What would a fair system look like?


Fortunately, there is a better way. Instead of choosing between patent bans and free-for-alls, Europe can adopt a middle path: a transparent, accessible licensing system that preserves innovation incentives while upholding the principle of equitable access.

This is already happening. Several industry initiatives are working to make patents more navigable and usable for smaller breeders:


  • ILP Vegetable and ACLP (Agricultural Crop Licensing Platform) offer collective licensing mechanisms, allowing users to access bundles of patents under fair and standardized conditions.

  • PINTO (Patent Information and Transparency Online), established by Euroseeds, provides a searchable database of patented traits.


These initiatives mirror models from other industries, such as music or software, where collective rights management has long provided balance between creators and users. If expanded and properly regulated, they can ensure that genome-edited traits are available to all qualified breeders — whether public or private, large or small.



The Polish proposal and the risk of policy backfire


One idea floated during the trilogue process is to tie the regulatory status of NGT plants to their patent status. In January 2025, the Polish EU Council Presidency proposed that only non-patented NGT plants should benefit from the streamlined approval process; those with patented traits would be treated like traditional GMOs.

This may sound appealing to some stakeholders. But it’s a recipe for legal chaos and regulatory uncertainty. The patent status of a plant can be unclear for years due to ongoing applications or legal challenges. Linking market access to patent paperwork would bog down the very system the regulation seeks to simplify. Worse, it would signal that Europe distrusts its own IP framework, undermining confidence in the rule of law.

Instead, we should decouple regulatory approval, which is about safety and environmental impact, from IP considerations, which are about economic rights. The goal should be clarity, not conflation.
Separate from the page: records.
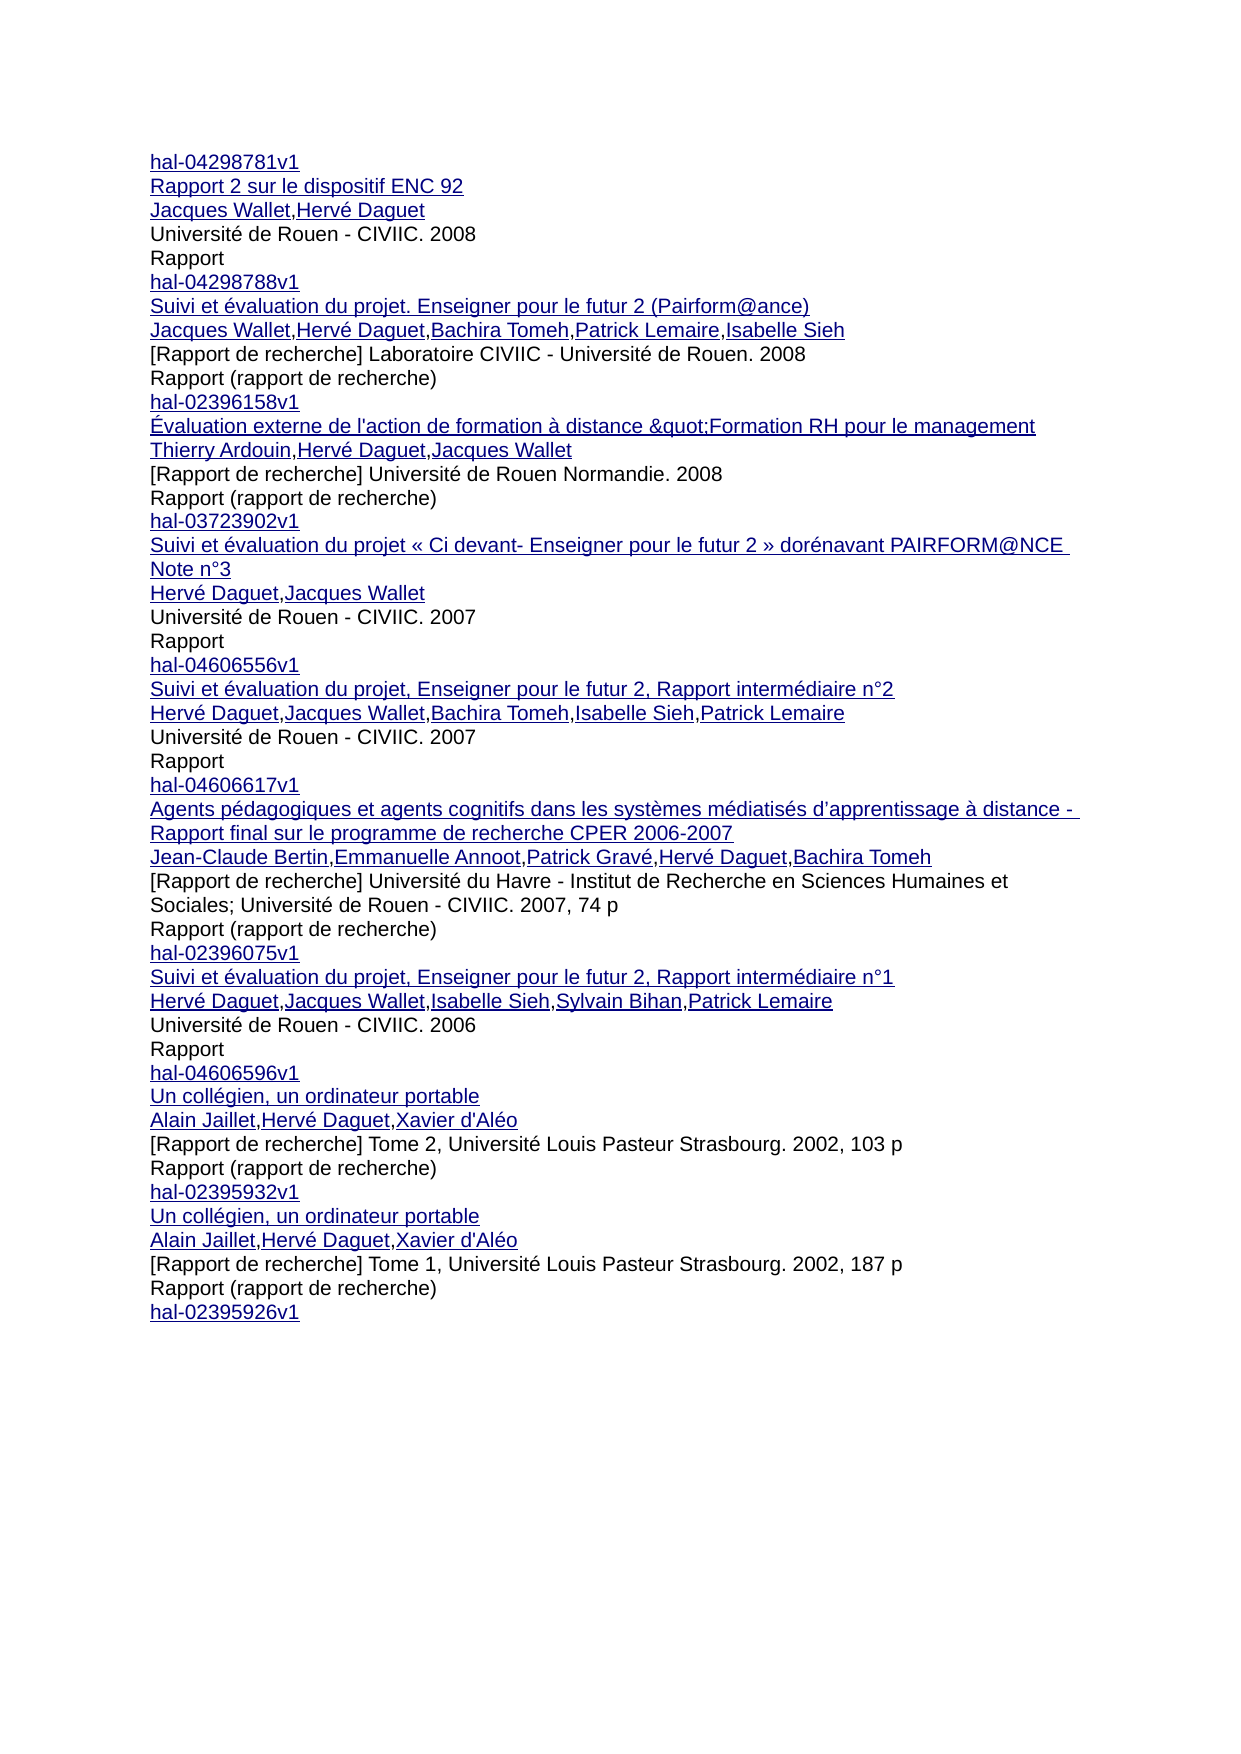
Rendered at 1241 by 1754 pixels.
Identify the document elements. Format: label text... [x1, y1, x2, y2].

table_cell Suivi et évaluation du projet. Enseigner pour le futur 2 (Pairform@ance) Jacques Wallet,Hervé Daguet,Bachira Tomeh,Patrick Lemaire,Isabelle Sieh [Rapport de recherche] Laboratoire CIVIIC - Université de Rouen. 2008 Rapport (rapport de recherche) hal-02396158v1 [150, 294, 1090, 413]
table_cell Suivi et évaluation du projet « Ci devant- Enseigner pour le futur 2 » dorénavant PAIRFORM@NCE Note n°3 Hervé Daguet,Jacques Wallet Université de Rouen - CIVIIC. 2007 Rapport hal-04606556v1 [150, 533, 1090, 677]
table_cell Évaluation externe de l'action de formation à distance &quot;Formation RH pour le management Thierry Ardouin,Hervé Daguet,Jacques Wallet [Rapport de recherche] Université de Rouen Normandie. 2008 Rapport (rapport de recherche) hal-03723902v1 [150, 414, 1090, 533]
table_cell Un collégien, un ordinateur portable Alain Jaillet,Hervé Daguet,Xavier d'Aléo [Rapport de recherche] Tome 1, Université Louis Pasteur Strasbourg. 2002, 187 p Rapport (rapport de recherche) hal-02395926v1 [150, 1204, 1090, 1324]
table_cell hal-04298781v1 [150, 150, 1090, 174]
table_cell Suivi et évaluation du projet, Enseigner pour le futur 2, Rapport intermédiaire n°2 Hervé Daguet,Jacques Wallet,Bachira Tomeh,Isabelle Sieh,Patrick Lemaire Université de Rouen - CIVIIC. 2007 Rapport hal-04606617v1 [150, 677, 1090, 797]
table_cell Suivi et évaluation du projet, Enseigner pour le futur 2, Rapport intermédiaire n°1 Hervé Daguet,Jacques Wallet,Isabelle Sieh,Sylvain Bihan,Patrick Lemaire Université de Rouen - CIVIIC. 2006 Rapport hal-04606596v1 [150, 965, 1090, 1084]
table_cell Rapport 2 sur le dispositif ENC 92 Jacques Wallet,Hervé Daguet Université de Rouen - CIVIIC. 2008 Rapport hal-04298788v1 [150, 174, 1090, 294]
table_cell Un collégien, un ordinateur portable Alain Jaillet,Hervé Daguet,Xavier d'Aléo [Rapport de recherche] Tome 2, Université Louis Pasteur Strasbourg. 2002, 103 p Rapport (rapport de recherche) hal-02395932v1 [150, 1084, 1090, 1204]
table_cell Agents pédagogiques et agents cognitifs dans les systèmes médiatisés d’apprentissage à distance - Rapport final sur le programme de recherche CPER 2006-2007 Jean-Claude Bertin,Emmanuelle Annoot,Patrick Gravé,Hervé Daguet,Bachira Tomeh [Rapport de recherche] Université du Havre - Institut de Recherche en Sciences Humaines et Sociales; Université de Rouen - CIVIIC. 2007, 74 p Rapport (rapport de recherche) hal-02396075v1 [150, 797, 1090, 964]
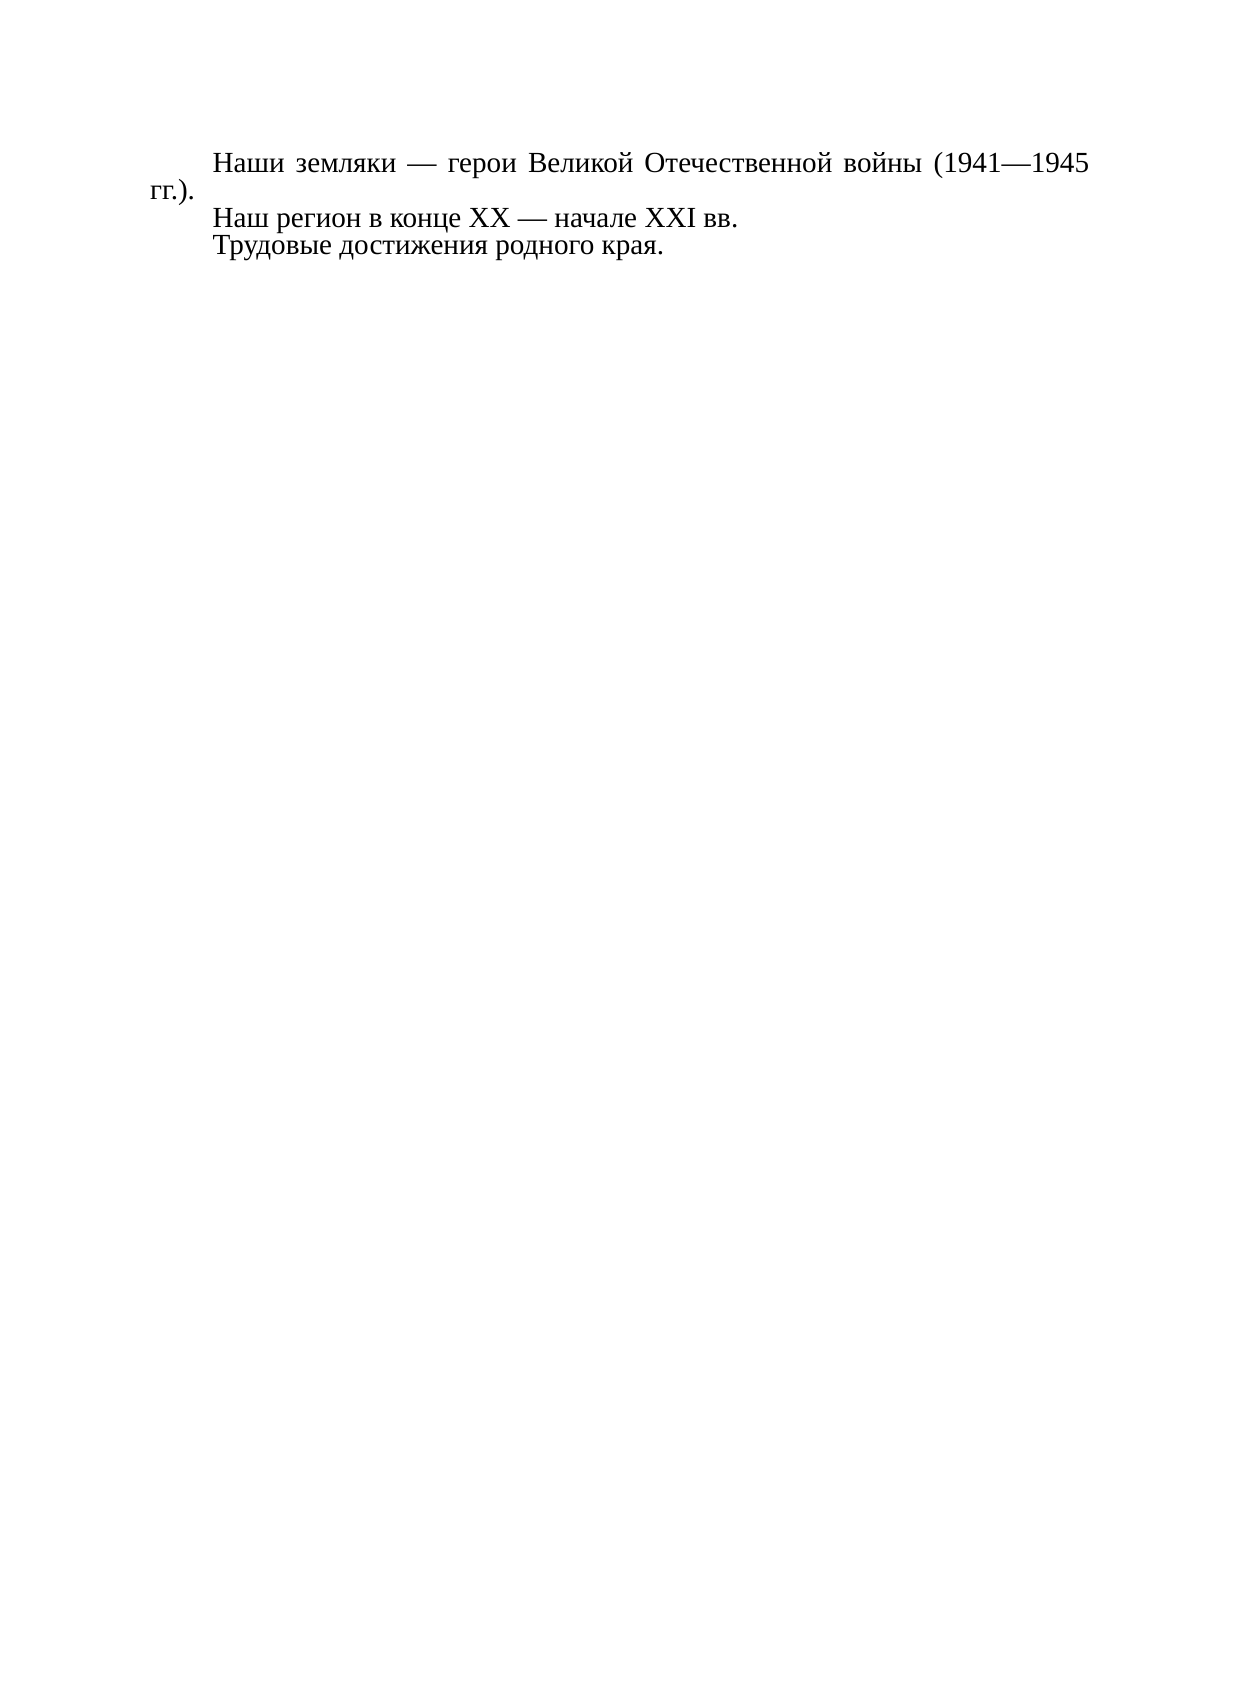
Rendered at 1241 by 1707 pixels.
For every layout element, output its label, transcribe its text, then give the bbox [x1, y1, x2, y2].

text Трудовые достижения родного края. [150, 232, 1090, 260]
text Наши земляки — герои Великой Отечественной войны (1941—1945 гг.). [150, 150, 1090, 205]
text Наш регион в конце XX — начале XXI вв. [150, 205, 1090, 232]
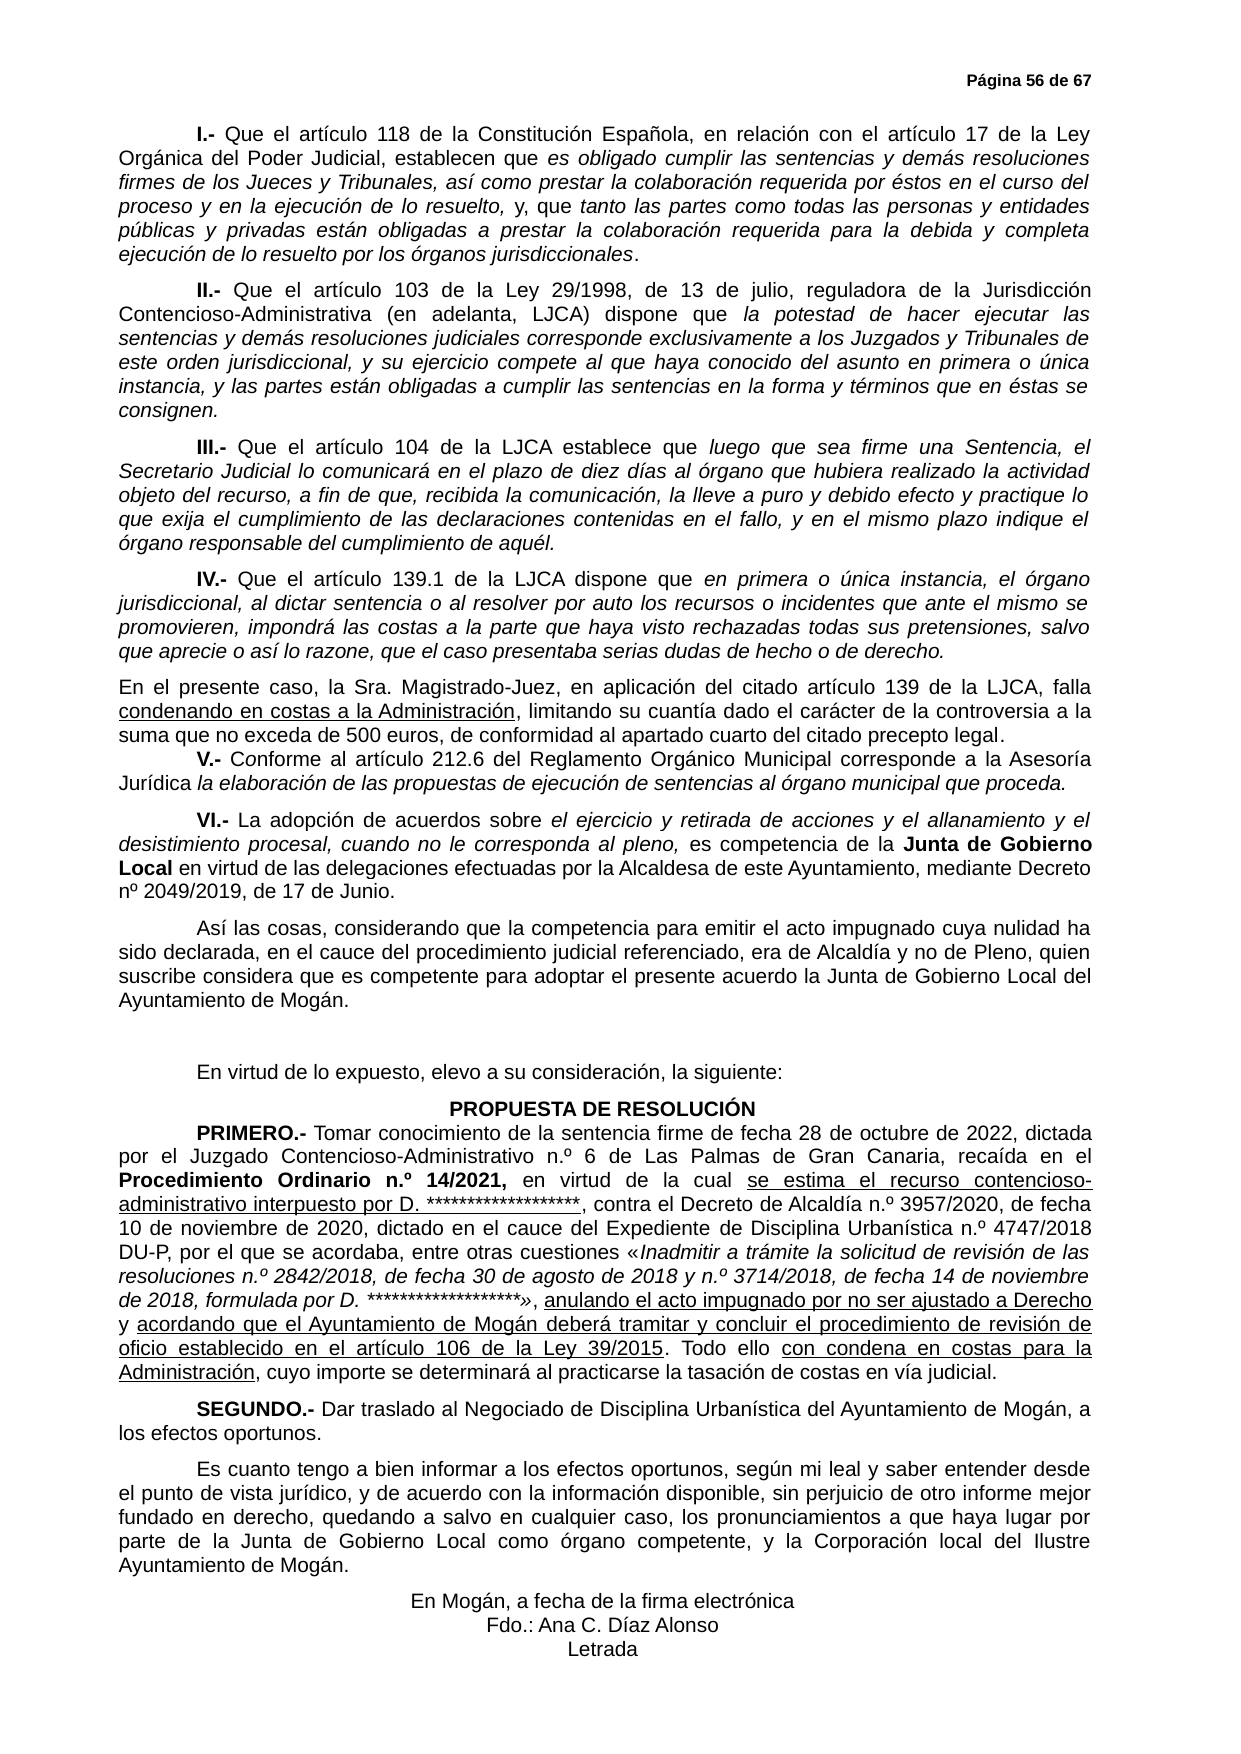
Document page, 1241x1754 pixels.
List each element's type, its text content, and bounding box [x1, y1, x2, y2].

text PROPUESTA DE RESOLUCIÓN [118, 1096, 1092, 1120]
text Fdo.: Ana C. Díaz Alonso [118, 1613, 1092, 1637]
text II.- Que el artículo 103 de la Ley 29/1998, de 13 de julio, reguladora de la Jurisdicción Contencioso-Administrativa (en adelanta, LJCA) dispone que la potestad de hacer ejecutar las sentencias y demás resoluciones judiciales corresponde exclusivamente a los Juzgados y Tribunales de este orden jurisdiccional, y su ejercicio compete al que haya conocido del asunto en primera o única instancia, y las partes están obligadas a cumplir las sentencias en la forma y términos que en éstas se consignen. [118, 278, 1092, 422]
text PRIMERO.- Tomar conocimiento de la sentencia firme de fecha 28 de octubre de 2022, dictada por el Juzgado Contencioso-Administrativo n.º 6 de Las Palmas de Gran Canaria, recaída en el Procedimiento Ordinario n.º 14/2021, en virtud de la cual se estima el recurso contencioso-administrativo interpuesto por D. *******************, contra el Decreto de Alcaldía n.º 3957/2020, de fecha 10 de noviembre de 2020, dictado en el cauce del Expediente de Disciplina Urbanística n.º 4747/2018 DU-P, por el que se acordaba, entre otras cuestiones «Inadmitir a trámite la solicitud de revisión de las resoluciones n.º 2842/2018, de fecha 30 de agosto de 2018 y n.º 3714/2018, de fecha 14 de noviembre de 2018, formulada por D. *******************», anulando el acto impugnado por no ser ajustado a Derecho y acordando que el Ayuntamiento de Mogán deberá tramitar y concluir el procedimiento de revisión de oficio establecido en el artículo 106 de la Ley 39/2015. Todo ello con condena en costas para la Administración, cuyo importe se determinará al practicarse la tasación de costas en vía judicial. [118, 1120, 1092, 1384]
text V.- Conforme al artículo 212.6 del Reglamento Orgánico Municipal corresponde a la Asesoría Jurídica la elaboración de las propuestas de ejecución de sentencias al órgano municipal que proceda. [118, 747, 1092, 795]
text En Mogán, a fecha de la firma electrónica [118, 1589, 1092, 1613]
text Letrada [118, 1637, 1092, 1661]
text En el presente caso, la Sra. Magistrado-Juez, en aplicación del citado artículo 139 de la LJCA, falla condenando en costas a la Administración, limitando su cuantía dado el carácter de la controversia a la suma que no exceda de 500 euros, de conformidad al apartado cuarto del citado precepto legal. [118, 675, 1092, 747]
text VI.- La adopción de acuerdos sobre el ejercicio y retirada de acciones y el allanamiento y el desistimiento procesal, cuando no le corresponda al pleno, es competencia de la Junta de Gobierno Local en virtud de las delegaciones efectuadas por la Alcaldesa de este Ayuntamiento, mediante Decreto nº 2049/2019, de 17 de Junio. [118, 807, 1092, 903]
text I.- Que el artículo 118 de la Constitución Española, en relación con el artículo 17 de la Ley Orgánica del Poder Judicial, establecen que es obligado cumplir las sentencias y demás resoluciones firmes de los Jueces y Tribunales, así como prestar la colaboración requerida por éstos en el curso del proceso y en la ejecución de lo resuelto, y, que tanto las partes como todas las personas y entidades públicas y privadas están obligadas a prestar la colaboración requerida para la debida y completa ejecución de lo resuelto por los órganos jurisdiccionales. [118, 122, 1092, 266]
text En virtud de lo expuesto, elevo a su consideración, la siguiente: [118, 1060, 1092, 1084]
text IV.- Que el artículo 139.1 de la LJCA dispone que en primera o única instancia, el órgano jurisdiccional, al dictar sentencia o al resolver por auto los recursos o incidentes que ante el mismo se promovieren, impondrá las costas a la parte que haya visto rechazadas todas sus pretensiones, salvo que aprecie o así lo razone, que el caso presentaba serias dudas de hecho o de derecho. [118, 567, 1092, 663]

WePlanet’s position: Pro-Science, Pro-Access


At WePlanet, we believe that new genomic techniques are a vital tool in the fight for climate-resilient, low-input, high-nutrition agriculture. Europe must embrace them. Not in a blind rush, but with thoughtful safeguards and structures that ensure public trust and fairness.


That means three things:

  1. Science-based regulation: Plants that could occur naturally or via conventional breeding should not be regulated as GMOs simply because they were produced with precision tools.

  2. Equitable innovation:  Plant variety protection, including breeder´s rights, is a favorable IP-system and should be applied wherever possible. Public breeding programmes, small companies, and NGOs must have access to key traits via fair and accessible licensing. Innovation should not be the preserve of a few multinationals.

  3. Transparent intellectual property: Patent holders should be required to disclose trait-level patents clearly and participate in licensing platforms with fair, reasonable, and non-discriminatory terms. It needs to be made sure that patents are defined as narrow as possible.


We support compromise. We support breeder´s rights and accessible licensing platforms. We support farmers and breeders who are doing the hard work of feeding a growing population while protecting the planet.


Our detailed position with further background information can be found here.



The Path Ahead


Europe has a choice. It can cling to outdated frameworks that stifle innovation and centralize control, or it can modernize its agricultural policy in line with its values of fairness, sustainability, and progress. The trilogue negotiations offer a rare opportunity to reset the terms of engagement between science and society, between innovation and equity.


It’s time to grow smarter. Let’s not waste this moment.